Task goal
The entries that follow should be reproduced exactly, with no images carried over.
____
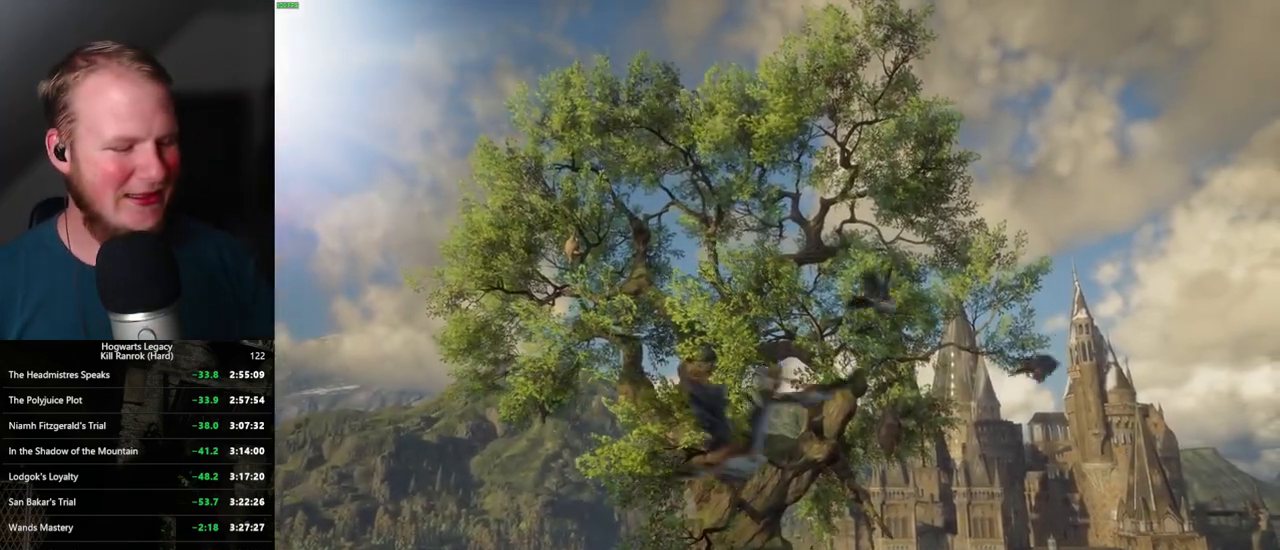
Gameplay with keyboard and mouse; each line is a JSON object with the keys and mouse buttons held at the frame after it. "events" lists presses ("down") and releases ("up") of ".", "/", "0", "1", "2", "3", "4", "5", "6", "7", "8", "9", "a", "alt_l", "alt_r", "b", "backslash", "backspace", "c", "caps_lock", "comma", "ctrl_l", "ctrl_r", "d", "e", "equals", "escape", "f", "f1", "f10", "f11", "f12", "f2", "f3", "f4", "f5", "f6", "f7", "f8", "f9", "g", "h", "i", "j", "k", "l", "lbracket", "m", "minus", "n", "o", "p", "q", "quote", "r", "rbracket", "return", "s", "semicolon", "shift_l", "shift_r", "space", "super_l", "super_r", "t", "tab", "tilde", "u", "v", "w", "x", "y", "z", "mouse_left", "mouse_wheel", "mouse_right", "mouse_mb4" and "mouse_mb5" between this image and that frame as [ms after this image, input, new state], when the widget could be followed in between. "mouse_left", "mouse_wheel", "mouse_right", "mouse_mb4", "mouse_mb5" = the "left", "wheel", "right", "mb4", "mb5" buttons of the "mouse" list. No other keys are recorded. "wheel" means that the mouse wheel is clicked or scrolled. Mouse movement is not recorded.
{"keys": ["q"], "mouse": [], "events": [[167, "q", "down"]]}
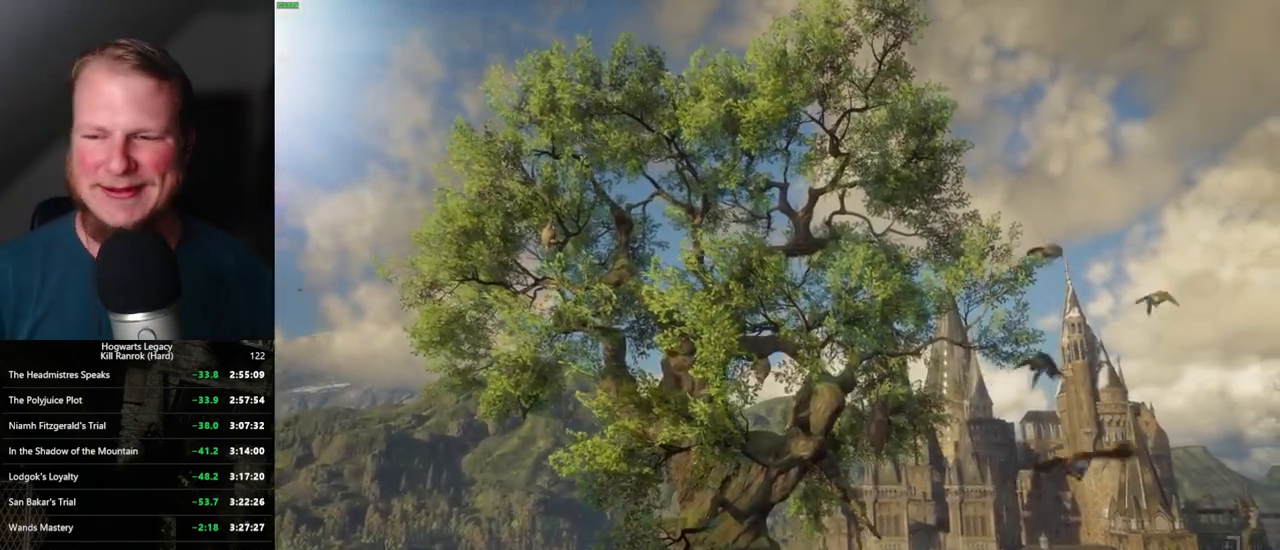
{"keys": ["q"], "mouse": [], "events": []}
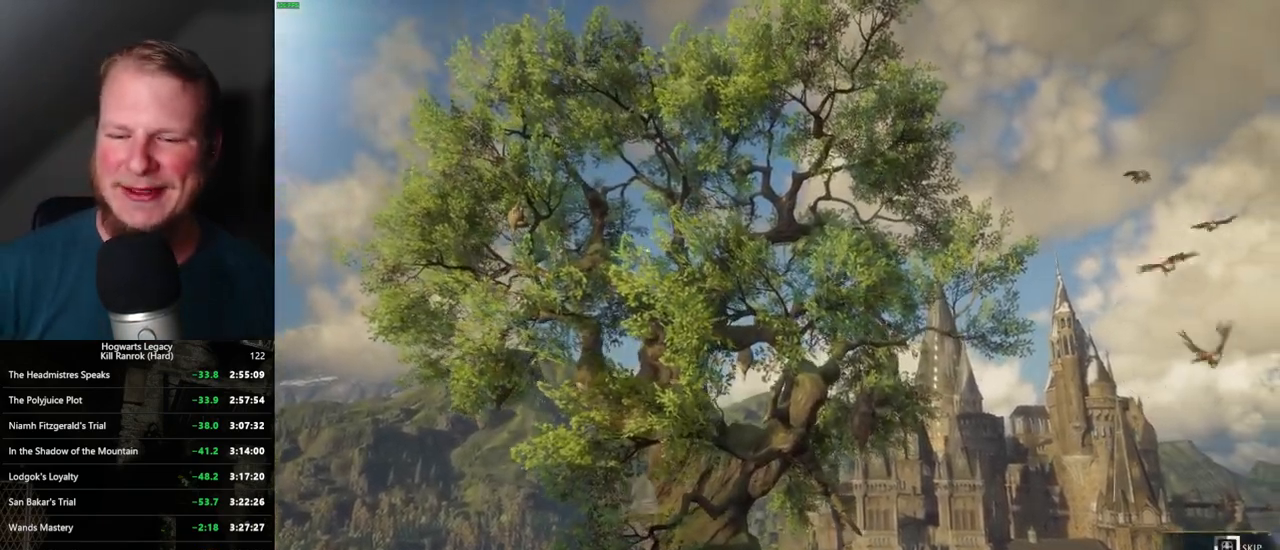
{"keys": ["q"], "mouse": [], "events": []}
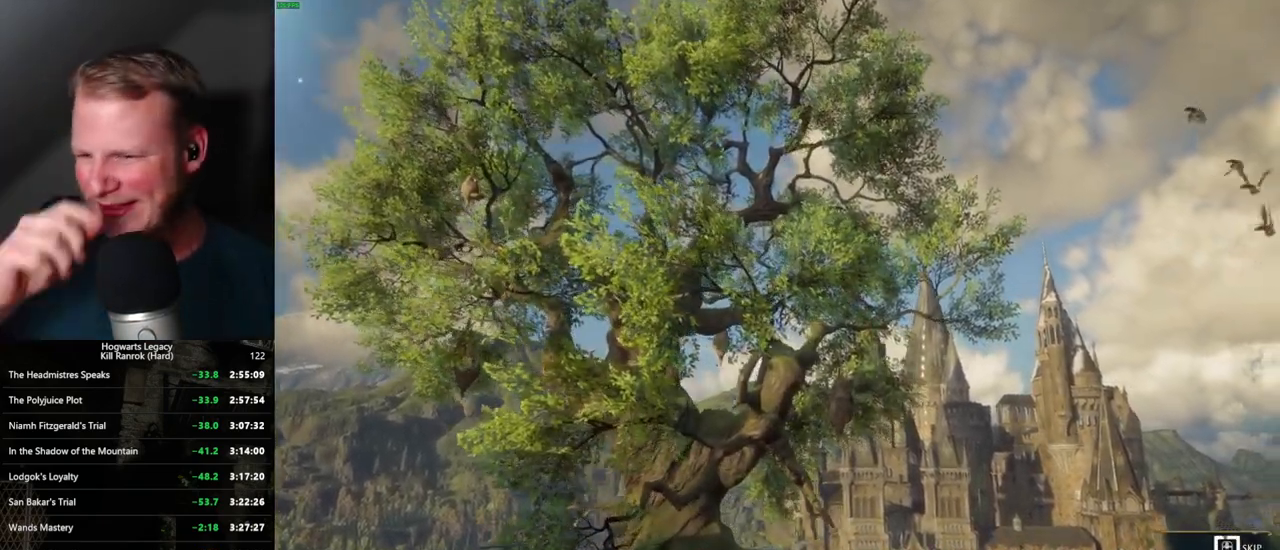
{"keys": ["q"], "mouse": [], "events": []}
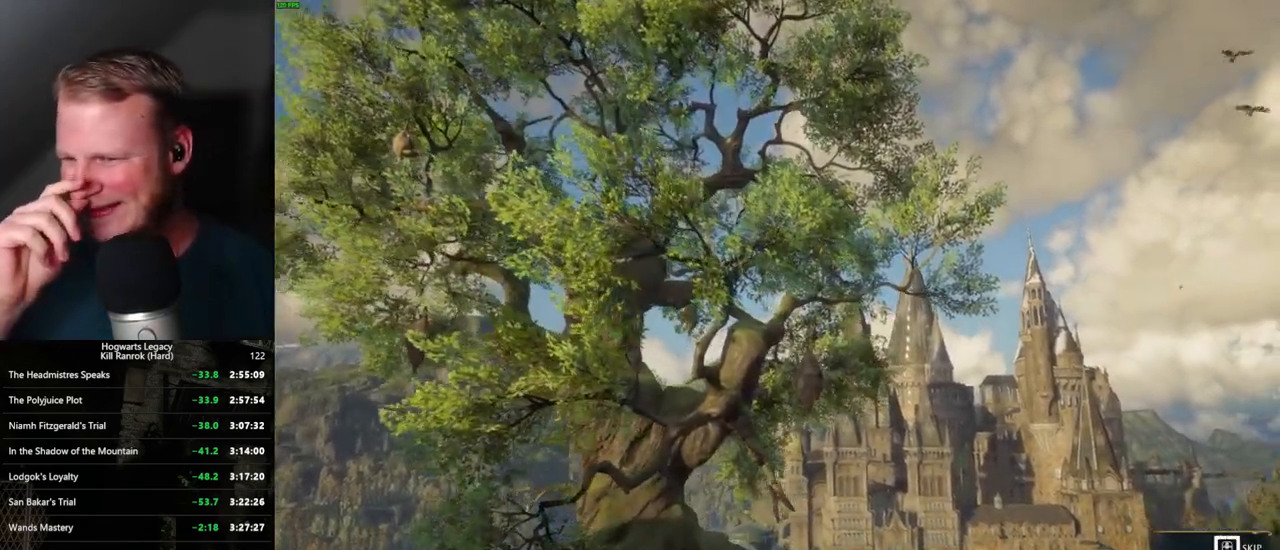
{"keys": ["q"], "mouse": [], "events": []}
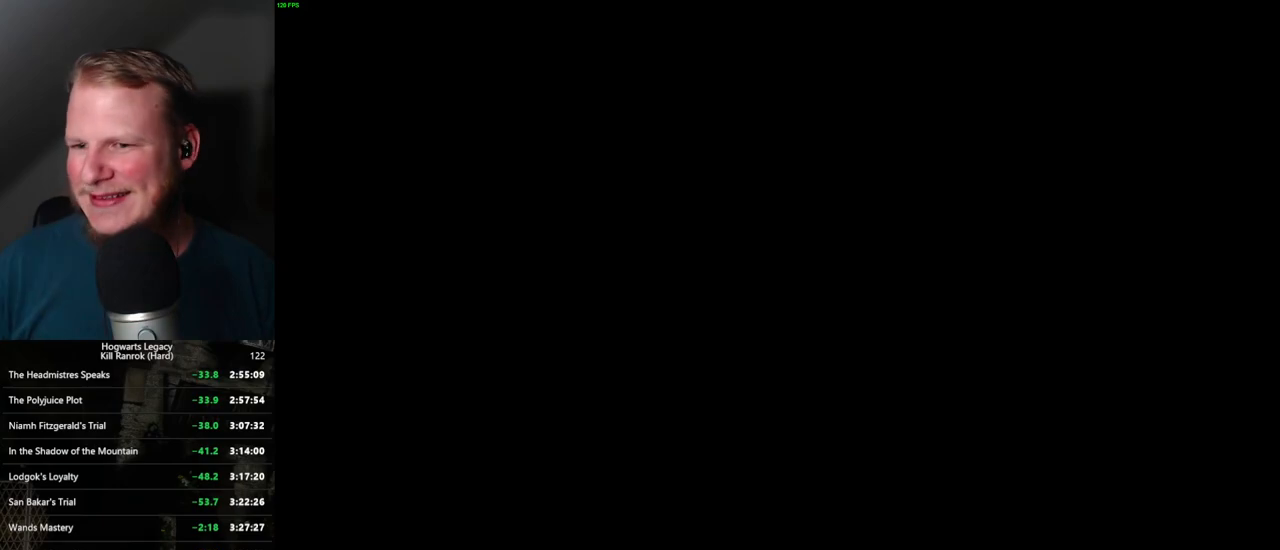
{"keys": [], "mouse": [], "events": [[417, "q", "up"]]}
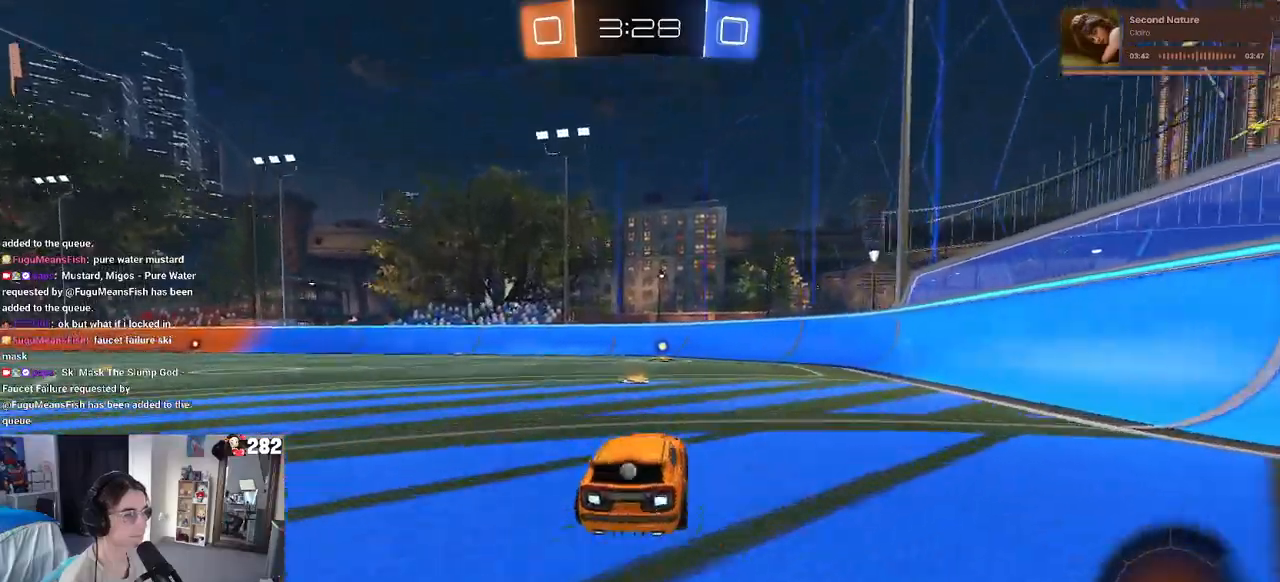
Gameplay with a controller (PlayStation layout); each line is a JSON object with the inputs held at the frame after it. "events" lists button and stick changes between this image and that frame as [ms after this image, input, new state], when the widget could be followed in between. Not read: L1 R1 R2.
{"buttons": ["TRIANGLE"], "left_stick": "center", "right_stick": "center", "events": [[217, "left_stick", "center"], [283, "left_stick", "right"], [383, "TRIANGLE", "down"], [417, "left_stick", "center"]]}
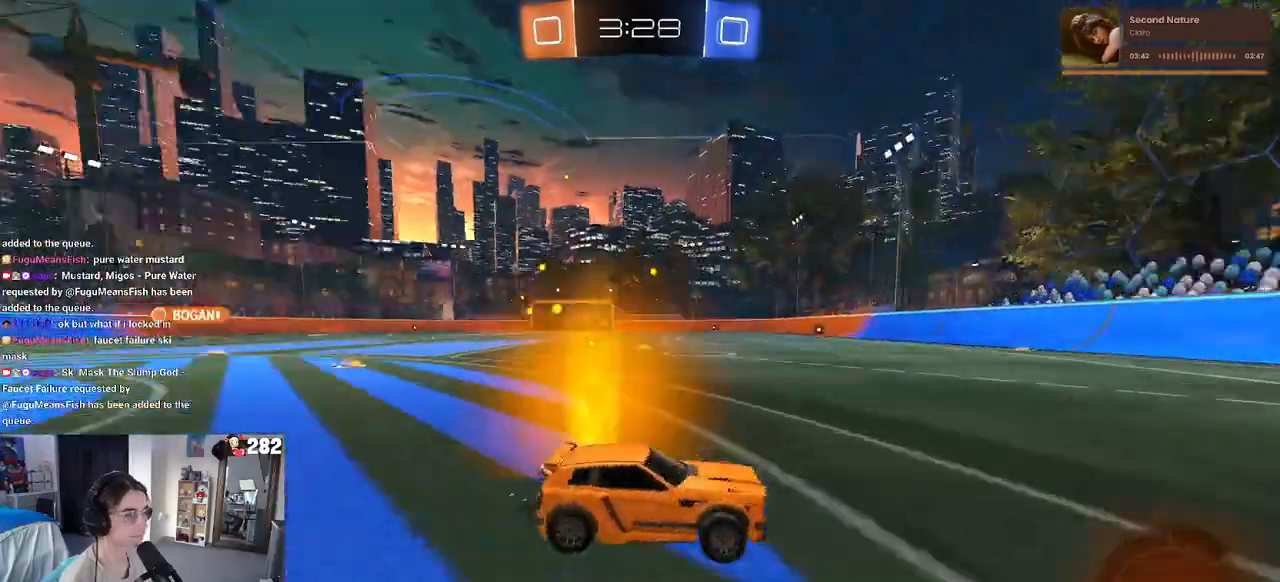
{"buttons": [], "left_stick": "left", "right_stick": "center", "events": [[17, "TRIANGLE", "up"], [300, "left_stick", "left"], [350, "SQUARE", "down"], [450, "SQUARE", "up"]]}
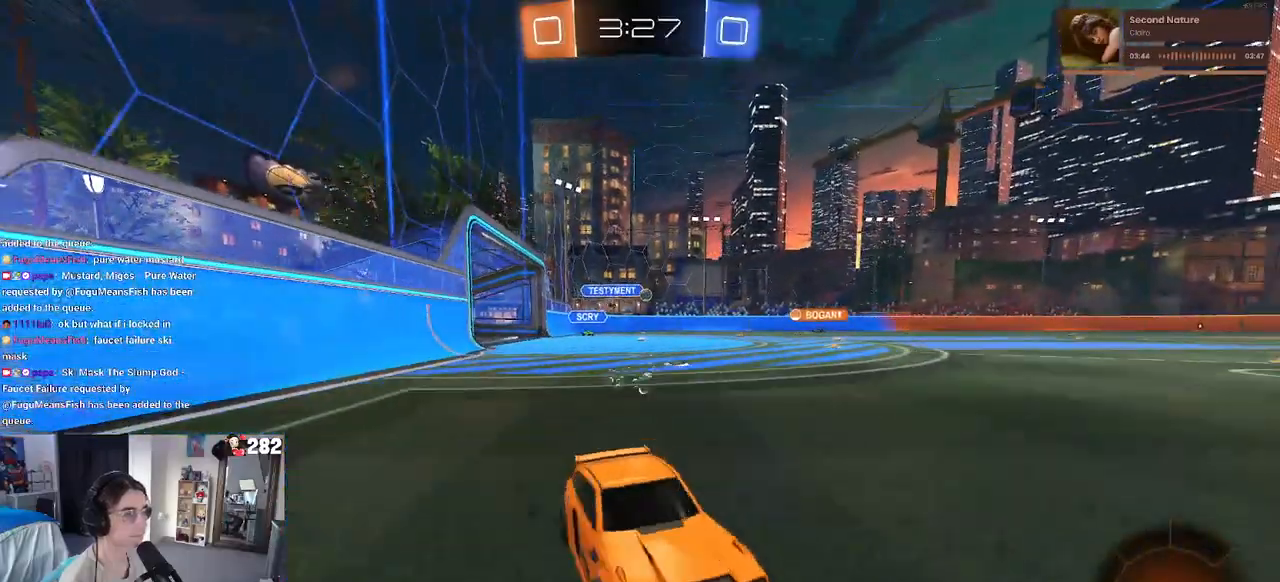
{"buttons": [], "left_stick": "left", "right_stick": "center", "events": []}
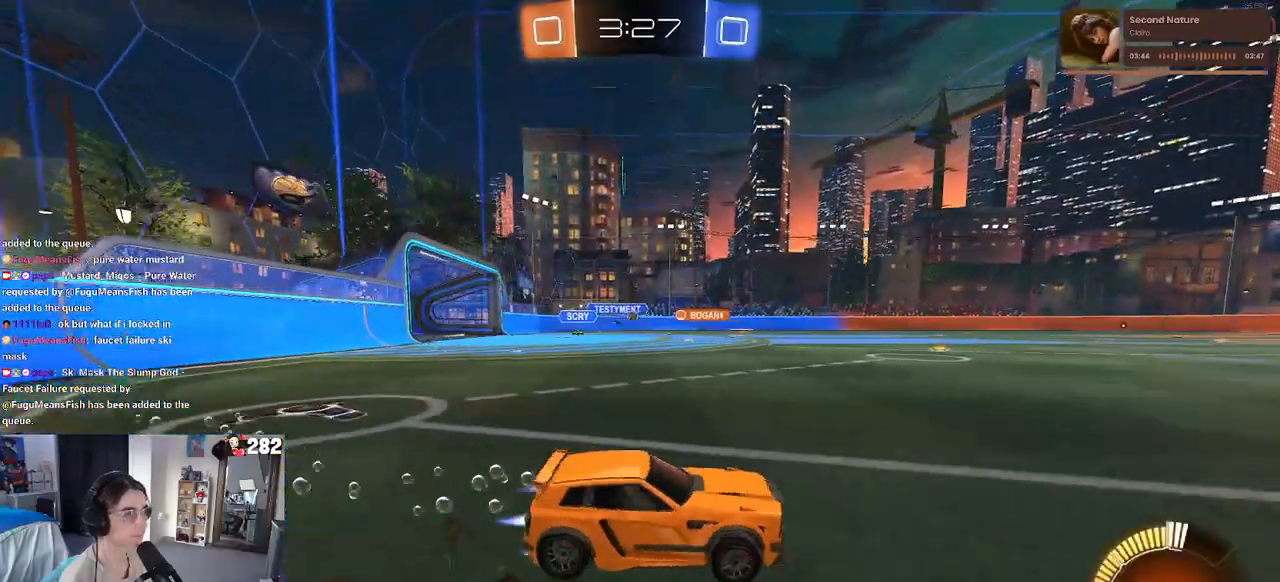
{"buttons": [], "left_stick": "left", "right_stick": "center", "events": []}
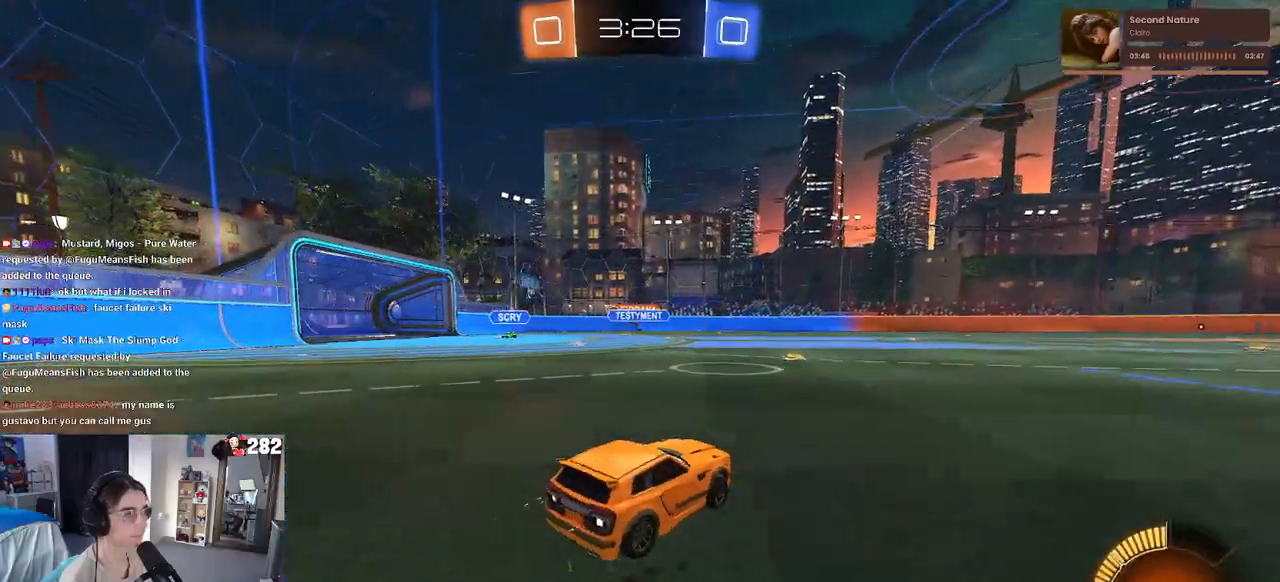
{"buttons": [], "left_stick": "center", "right_stick": "center", "events": [[217, "left_stick", "center"], [350, "left_stick", "left"], [500, "left_stick", "center"]]}
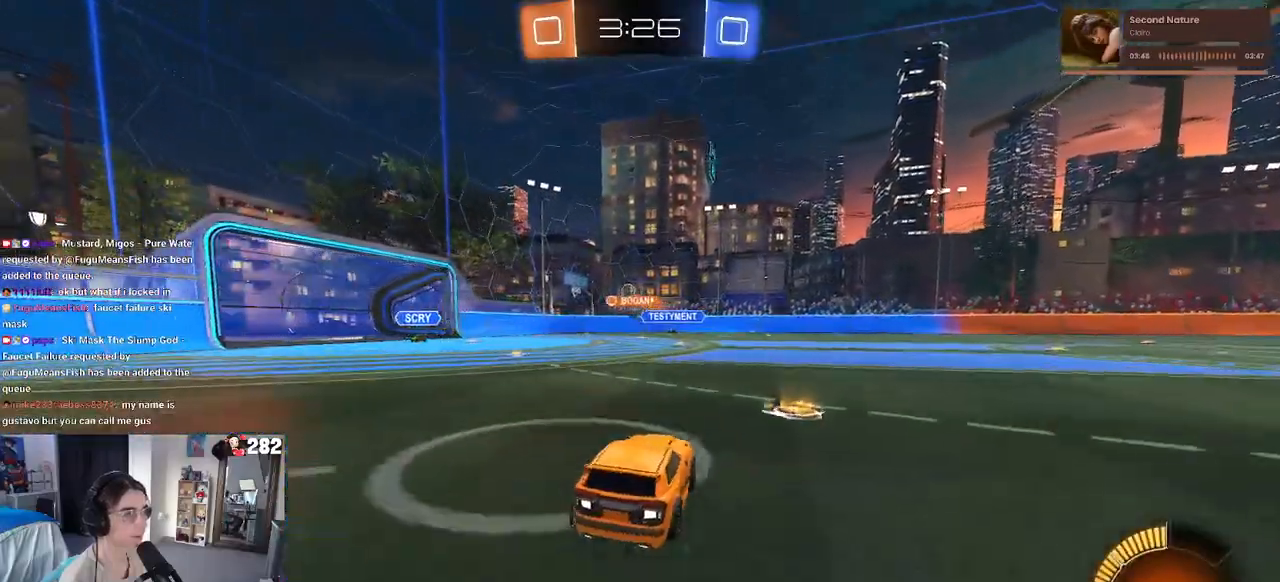
{"buttons": [], "left_stick": "center", "right_stick": "center", "events": [[50, "left_stick", "left"], [267, "left_stick", "center"]]}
____
Result of the task
Gameplay with keyboard and mouse; each line is a JSON object with the keys and mouse buttons held at the frame after it. "events" lists presses ("down") and releases ("up") of ".", "/", "0", "1", "2", "3", "4", "5", "6", "7", "8", "9", "a", "alt_l", "alt_r", "b", "backslash", "backspace", "c", "caps_lock", "comma", "ctrl_l", "ctrl_r", "d", "e", "equals", "escape", "f", "f1", "f10", "f11", "f12", "f2", "f3", "f4", "f5", "f6", "f7", "f8", "f9", "g", "h", "i", "j", "k", "l", "lbracket", "m", "minus", "n", "o", "p", "q", "quote", "r", "rbracket", "return", "s", "semicolon", "shift_l", "shift_r", "space", "super_l", "super_r", "t", "tab", "tilde", "u", "v", "w", "x", "y", "z", "mouse_left", "mouse_wheel", "mouse_right", "mouse_mb4" and "mouse_mb5" between this image and that frame as [ms after this image, input, new state], when the widget could be followed in between. "mouse_left", "mouse_wheel", "mouse_right", "mouse_mb4", "mouse_mb5" = the "left", "wheel", "right", "mb4", "mb5" buttons of the "mouse" list. No other keys are recorded. "wheel" means that the mouse wheel is clicked or scrolled. Mouse movement is not recorded.
{"keys": ["q"], "mouse": [], "events": [[167, "q", "down"]]}
{"keys": ["q"], "mouse": [], "events": []}
{"keys": ["q"], "mouse": [], "events": []}
{"keys": ["q"], "mouse": [], "events": []}
{"keys": ["q"], "mouse": [], "events": []}
{"keys": [], "mouse": [], "events": [[417, "q", "up"]]}
Gameplay with a controller (PlayStation layout); each line is a JSON object with the inputs held at the frame after it. "events" lists button and stick changes between this image and that frame as [ms after this image, input, new state], when the widget could be followed in between. Not read: L1 R1 R2.
{"buttons": ["TRIANGLE"], "left_stick": "center", "right_stick": "center", "events": [[217, "left_stick", "center"], [283, "left_stick", "right"], [383, "TRIANGLE", "down"], [417, "left_stick", "center"]]}
{"buttons": [], "left_stick": "left", "right_stick": "center", "events": [[17, "TRIANGLE", "up"], [300, "left_stick", "left"], [350, "SQUARE", "down"], [450, "SQUARE", "up"]]}
{"buttons": [], "left_stick": "left", "right_stick": "center", "events": []}
{"buttons": [], "left_stick": "left", "right_stick": "center", "events": []}
{"buttons": [], "left_stick": "center", "right_stick": "center", "events": [[217, "left_stick", "center"], [350, "left_stick", "left"], [500, "left_stick", "center"]]}
{"buttons": [], "left_stick": "center", "right_stick": "center", "events": [[50, "left_stick", "left"], [267, "left_stick", "center"]]}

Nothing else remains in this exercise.